In case you missed our related story earlier in the week, Virginia State Police’s annual report shows violent crimes and those against other people in Suffolk rose sharply during 2022.

A dozen deaths due to murder and non-negligent manslaughter last year was up from seven in 2021, three in 2020, six in 2019 and just two in 2018.

Aggravated assault ran about the same in 2022 and the year prior at 372 and 383, respectively. However, these cases were up from past years as the report shows aggravated assaults at 299 in 2020, 173 in 2109 and 151 during 2018, according to the report.

The VSP report also shows rape is on the rise in the city.

Forcible rape violations were up over the past five years, with 35 cases in 2022. That’s up from 29 in 2021 and 20 in 2020. In 2019 there were 30 reported forcible rapes and 2018 saw 31 reported forcible rapes, according to the report.
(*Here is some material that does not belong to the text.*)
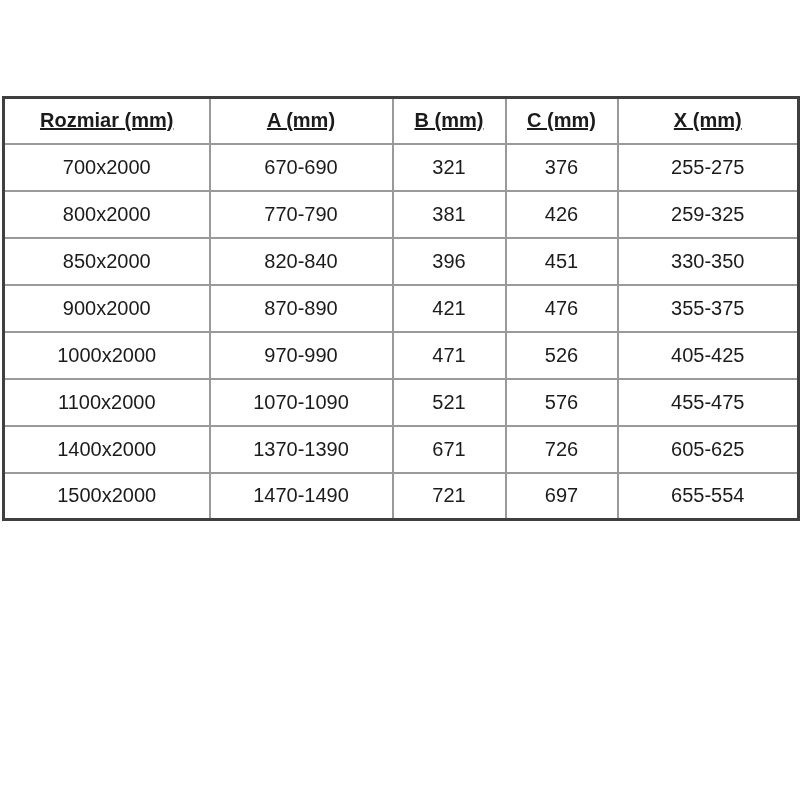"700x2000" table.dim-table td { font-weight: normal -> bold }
Violations falling under crimes against person, which include murders, kidnapping, rape, aggravated and simple assaults, and intimidation, were up again last year, according to the report. During 2022, these violations totaled 2,308 in the city, up from 2,244 in 2021 and 2,025 in 2020. There were 1,999 of these types of violations reported in 2019 and 2,126 in 2018.

The numbers are no surprise to anyone who regularly reads this newspaper, whose pages too often have to report about homicides and other violent crimes.

When we last heard from Chandler in an interview with a News-Herald reporter last summer, the chief seemed to suggest that Suffolk’s violent-crime problem was overhyped.

“We’ve always had gun violence as long as I’ve been here,” he said. “The numbers are higher, but it’s not earth-shattering. But, of course, any life that is lost is a tragedy.”

The full numbers are in for 2022, and, contrary to the chief’s assessment, we’d say they’re indeed earth-shattering for a community that’s on the ball economically and in many other respects and should be a jewel among Hampton Roads localities. 

Violent crime cannot be allowed to stop Suffolk from reaching its full potential.